[RECORDS SHOWN]:
-*-

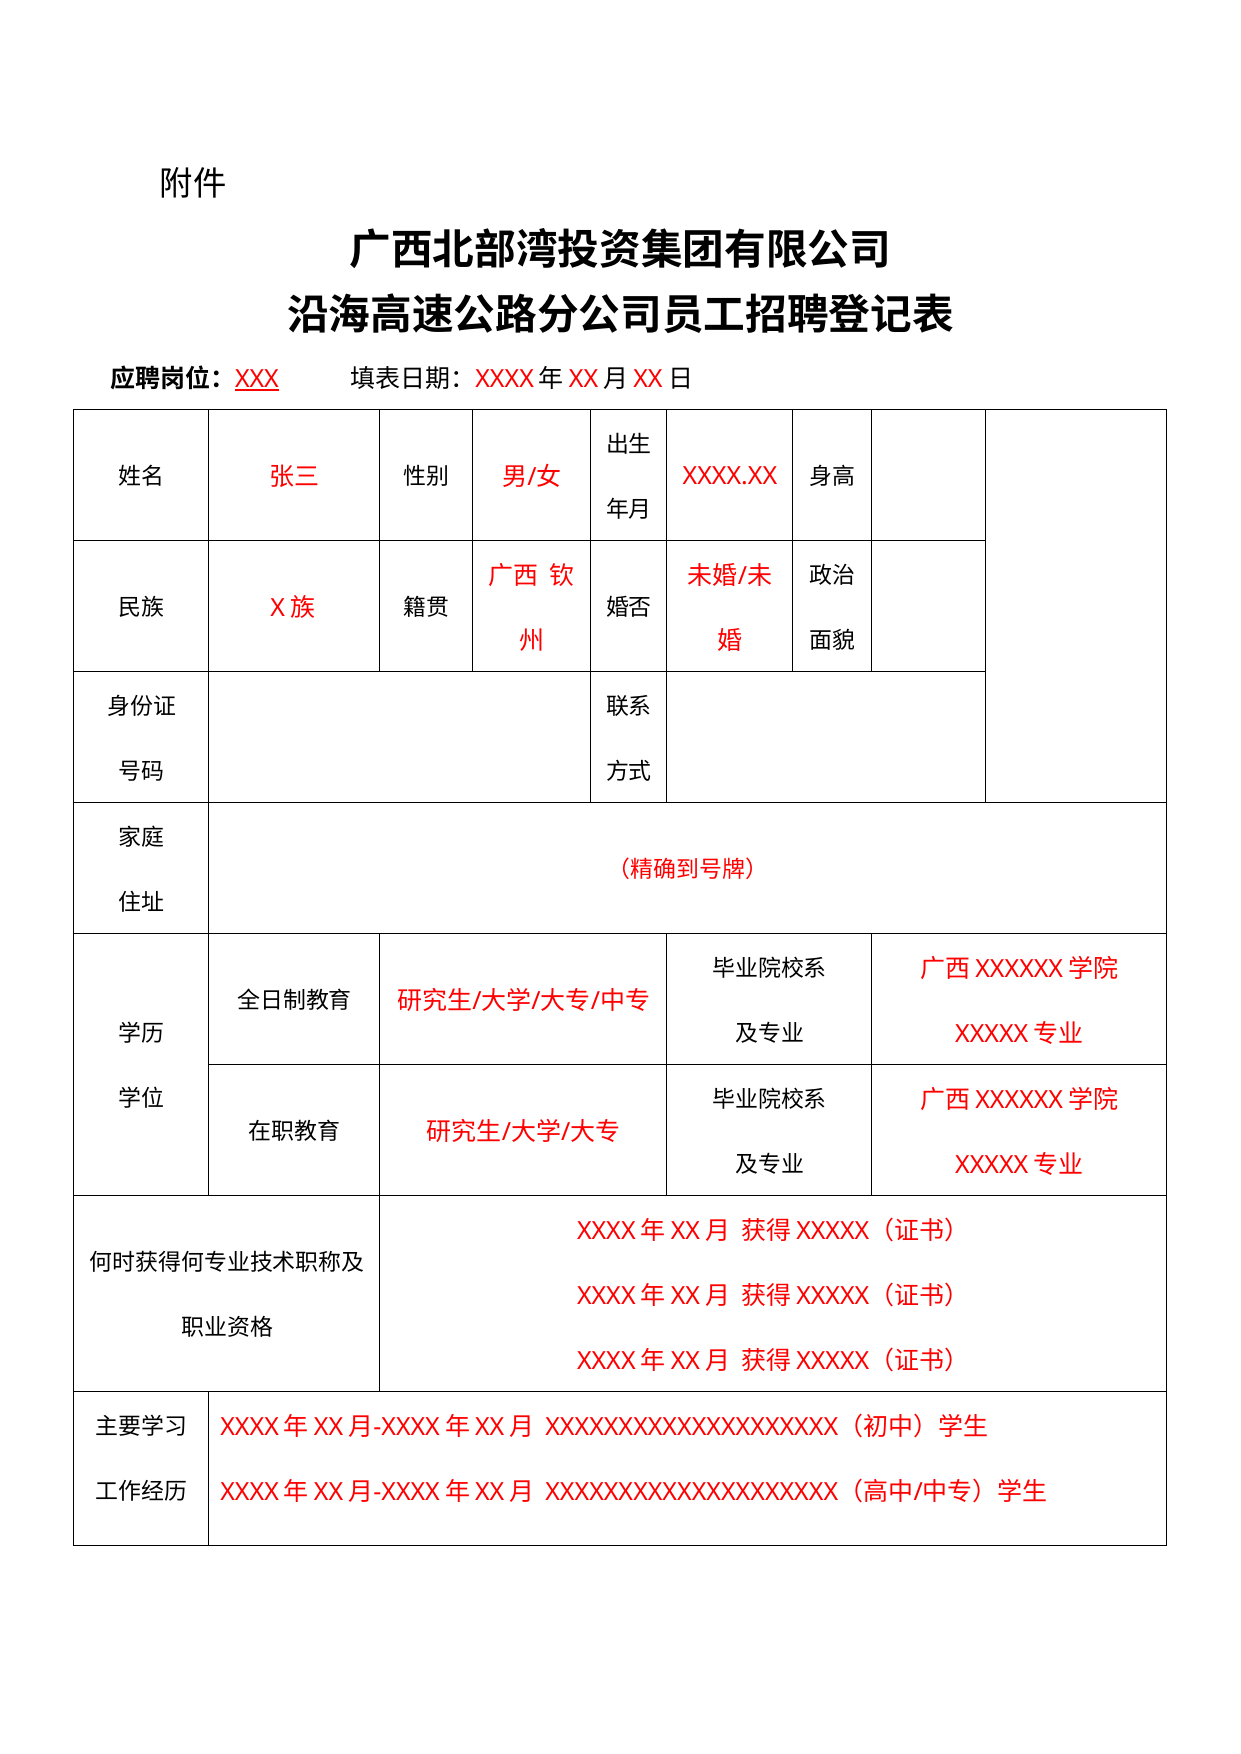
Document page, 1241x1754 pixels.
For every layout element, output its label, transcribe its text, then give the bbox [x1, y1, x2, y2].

table_cell 身高 [793, 410, 871, 540]
table_cell 何时获得何专业技术职称及职业资格 [74, 1196, 379, 1391]
table_cell 研究生/大学/大专/中专 [380, 934, 666, 1064]
list 附件 [159, 149, 1081, 214]
table_cell 广西 钦州 [473, 541, 590, 671]
table_cell 广西XXXXXX学院 XXXXX专业 [872, 1065, 1166, 1195]
table_cell 在职教育 [209, 1065, 379, 1195]
table_cell [667, 672, 985, 802]
table_header 广西北部湾投资集团有限公司 沿海高速公路分公司员工招聘登记表 [74, 214, 1166, 344]
table_cell [872, 541, 985, 671]
table_cell XXXX.XX [667, 410, 792, 540]
table_cell 身份证 号码 [74, 672, 208, 802]
table_cell 广西XXXXXX学院 XXXXX专业 [872, 934, 1166, 1064]
table_cell X族 [209, 541, 379, 671]
table_cell 性别 [380, 410, 472, 540]
table_cell 出生年月 [591, 410, 666, 540]
table_cell 主要学习工作经历（从初中毕业起） [74, 1392, 208, 1545]
table_cell [872, 410, 985, 540]
table_cell 政治面貌 [793, 541, 871, 671]
table_cell 联系方式 [591, 672, 666, 802]
table_cell [209, 672, 590, 802]
table_cell 姓名 [74, 410, 208, 540]
table_cell 研究生/大学/大专 [380, 1065, 666, 1195]
table_cell 籍贯 [380, 541, 472, 671]
table_cell 毕业院校系 及专业 [667, 934, 871, 1064]
table_cell 民族 [74, 541, 208, 671]
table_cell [209, 1392, 1166, 1545]
table_cell 家庭 住址 [74, 803, 208, 933]
table_cell [986, 410, 1166, 802]
table_cell 未婚/未婚 [667, 541, 792, 671]
table_cell XXXX年XX月 获得XXXXX（证书） XXXX年XX月 获得XXXXX（证书） XXXX年XX月 获得XXXXX（证书） [380, 1196, 1166, 1391]
table_cell （精确到号牌） [209, 803, 1166, 933]
table_cell 应聘岗位：XXX 填表日期：XXXX年XX月XX 日 [74, 344, 1166, 409]
table_cell 全日制教育 [209, 934, 379, 1064]
table_cell 婚否 [591, 541, 666, 671]
table_cell 男/女 [473, 410, 590, 540]
table_cell 张三 [209, 410, 379, 540]
table_cell 毕业院校系 及专业 [667, 1065, 871, 1195]
table_cell 学历 学位 [74, 934, 208, 1195]
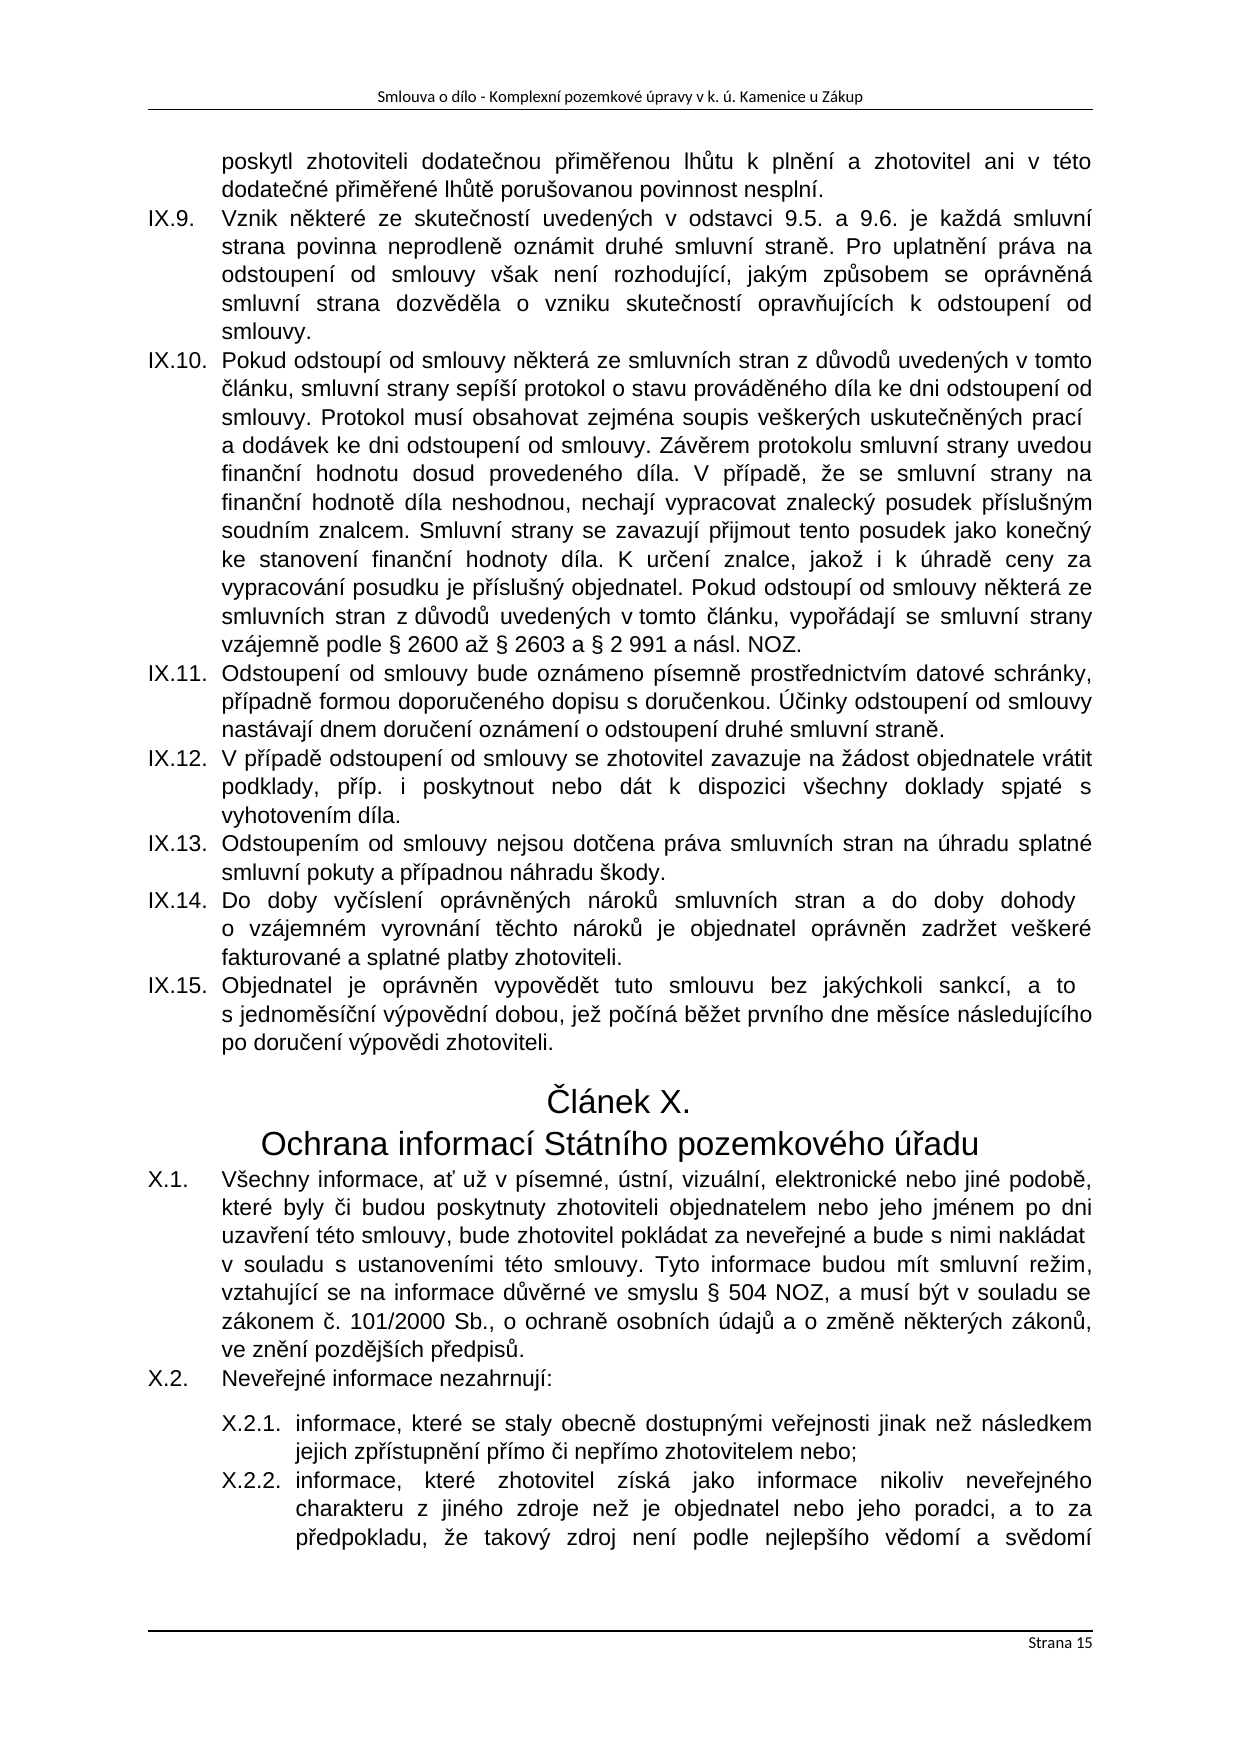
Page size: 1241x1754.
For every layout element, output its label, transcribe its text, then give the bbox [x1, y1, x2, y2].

-*-

[YOUR TASK]: Go through the entries and copy each line holding the string "广西XXXXXX学院".

[RESPONSE TO THIS EXERCISE]:
table_cell 广西XXXXXX学院 XXXXX专业 [872, 1065, 1166, 1195]
table_cell 广西XXXXXX学院 XXXXX专业 [872, 934, 1166, 1064]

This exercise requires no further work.